Sibbesborg - a historic sight that requires imagination


The Sibbesborg fortified hill on the western bank of the river Sipoonjoki (Sibbo å) was originally right above the river. According to popular tradition, the fortress was erected by a Viking by the name of Sibbe, short of Sighbiorn, who purportedly also gave his name to the river and the whole borough of Sipoo (Sibbo).


The fortress is younger than the Viking Age, however, and may have been part of King Albrecht’s network of administrative castles. Albrecht reigned in Sweden in 1364-1389, back when the Swedish king was elected by noblemen. Albrecht was hereditary Duke of Mecklenburg and a nephew to the former King Magnus Eriksson of Sweden. Many Swedish noblemen were not happy with Albrecht’s reign and turned to Margaret of Denmark for help to get rid of him.

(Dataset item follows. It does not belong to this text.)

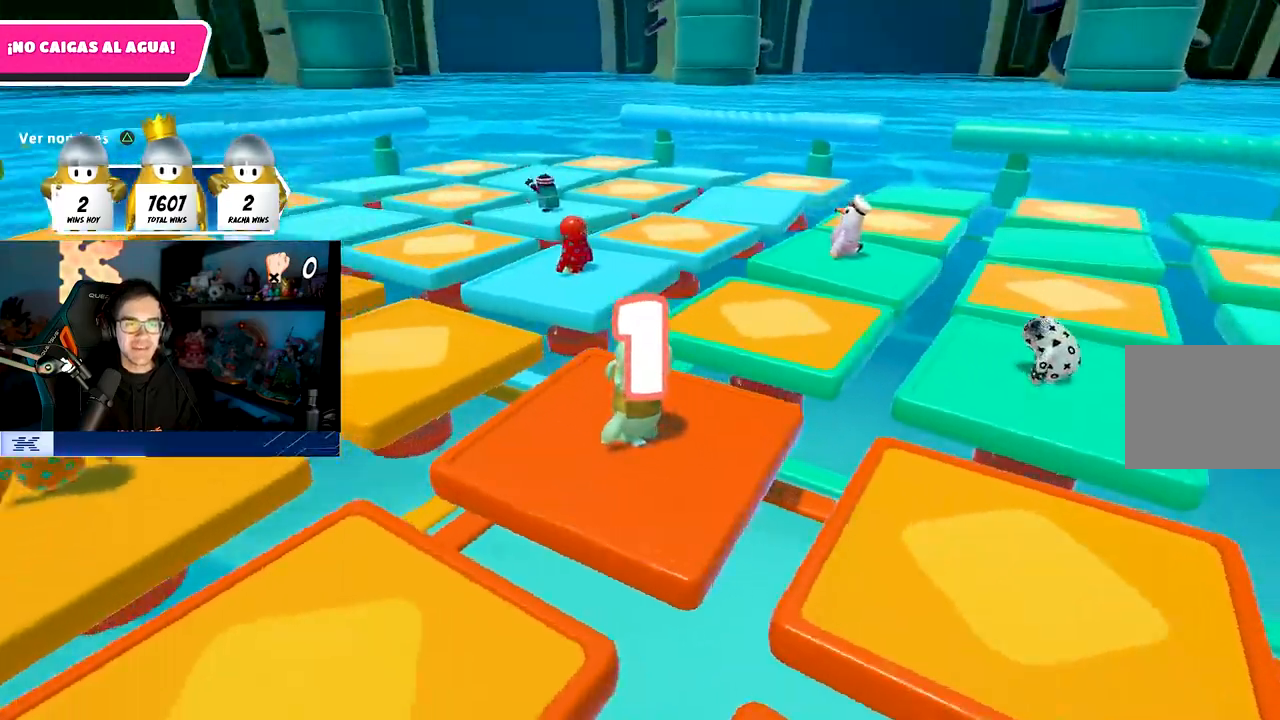
{"buttons": [], "left_stick": "center", "right_stick": "center", "events": [[67, "right_stick", "down-left"], [167, "right_stick", "center"], [217, "left_stick", "left"], [333, "left_stick", "center"], [383, "left_stick", "right"], [500, "left_stick", "center"]]}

Margaret, daughter of King Valdemar Atterdag of Denmark, was married to Haakon who was King of Norway and Sweden until Albrecht got elected. When Valdemar passed away, the Danish crown passed to Margaret’s son Olav who soon also inherited the crown of Norway. Olav being just a child, Margaret was the regent for the two countries. When Olav died Margaret adopted her nephew Boguslav, who was re-named Erik, and continued to reign on his behalf. So it was Margaret who sent Danish troops to Sweden in 1389 and defeated Albrecht.

In 1397, the 15-year-old Erik was crowned king of Denmark, Sweden and Norway in the cathedral of Kalmar in Sweden. This marked the start of the Kalmar Union, the Scandinavian counterpart to the Hanseatic League, where Margaret held the reins until her death.

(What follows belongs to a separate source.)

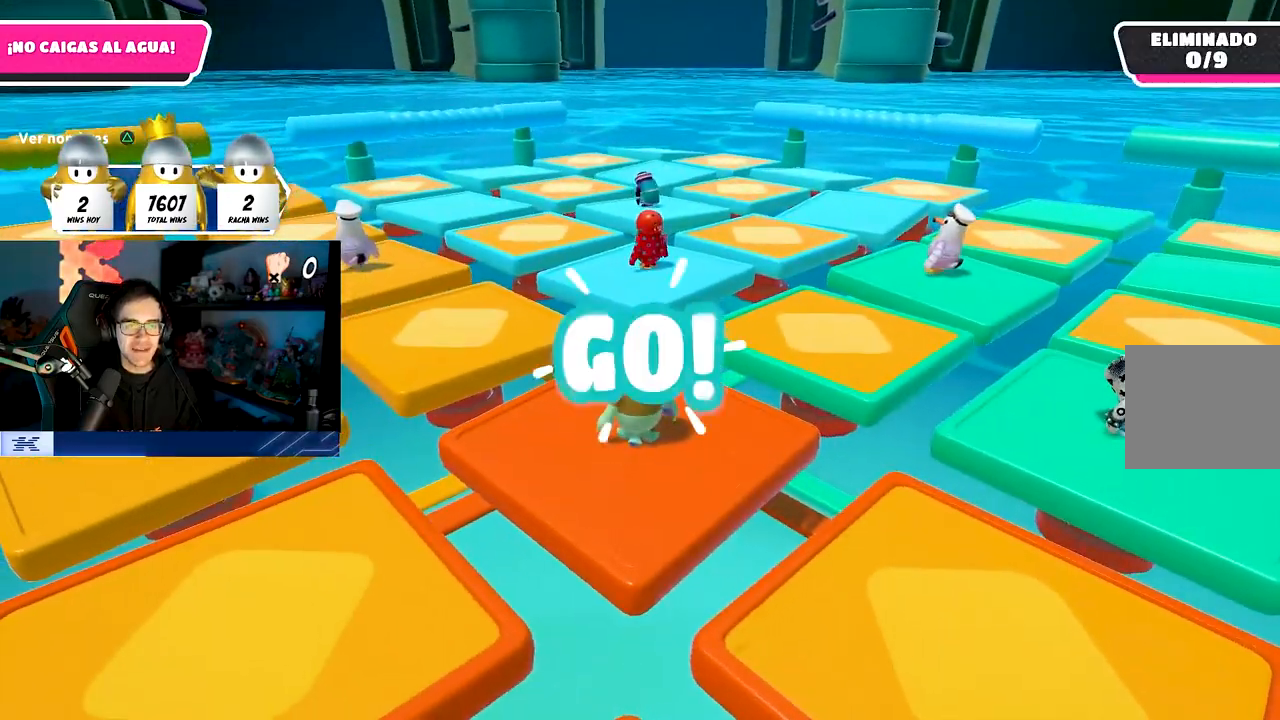
{"buttons": [], "left_stick": "down-right", "right_stick": "center", "events": [[33, "left_stick", "down-left"], [83, "CROSS", "down"], [150, "left_stick", "up"], [250, "CROSS", "up"], [333, "left_stick", "right"], [450, "left_stick", "down-right"]]}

Looking at Sibbesborg today it requires a bit of imagination to connect it to the 14th century power struggle in Northern Europe. Sibbesborg can be reached through a short driveway from Uusi Porvoontie, between Massbyntie/Joensuun raitti and the river. The driweway is not much more than a path but there is space to turn around a car at the end, as well as an information board.


The fortress was surrounded by a moat and wooden palisade on the north side while the southern tip of the rocky promontory was protected by a palisade built in the river. There was also a small castle built of stone and brick of which only the foundations remain buried underground. Even the river has receded so you can only gat a glimpse of it behind the trees.


The flanks of the Sipoo river were inhabited by settlers from Sweden in the 13th and 14th centuries. Some Finns from Häme (Tavastland) were settled there already and more settlers came from Estonia. The borough of Sipoo, first mentioned in written sources in 1352, was a waypoint on the main road from Turku (Åbo) to Viipuri (Viborg).


The old church of Sipoo (Brobölentie 68, Sipoo) was built around 1550 and dedicated to Saint Sigfrid. The wall paintings made with falu red (punamulta) and carbon black (kimrööki) date back to late 15th century.



The pulpit decorated with painted wood carvings dates back to the 17th century.



The stock was used to publicly humiliate those who had offended against moral rules, as was the two-level black bench in the nave on which the offender was required to sit or stand through the service.



Emblems of local dignitaries were also carved from wood.



The bell tower built in 1811 replaced a wooden one. The neo-Gothic church (Kuninkaantie 19, Sipoo) in the background was built in 1885 to accommodate the growing number of parishioners. The population in Sipoo grew from some 1700 in the 17th century to about 5000 in the 19th century.


The Östersundom church (Kappelintie 65, Helsinki) became the oldest church in Helsinki when western parts of Sipoo were annexed to Helsinki in 2009. Östersundom (Itäsalmi) was among the oldest villages in Sipoo. The village chapel built in the late 17th century was damaged beyond repair in the Great Northern War. A new church was built in 1754. The current exterior dates back to a renovation done in 1895.



Sipoonkorpi national park is another sight in the area. The shortest hiking trail of 1,4 km (curiously called "Ponun Perinnepostia") is suitable even for an urban dweller.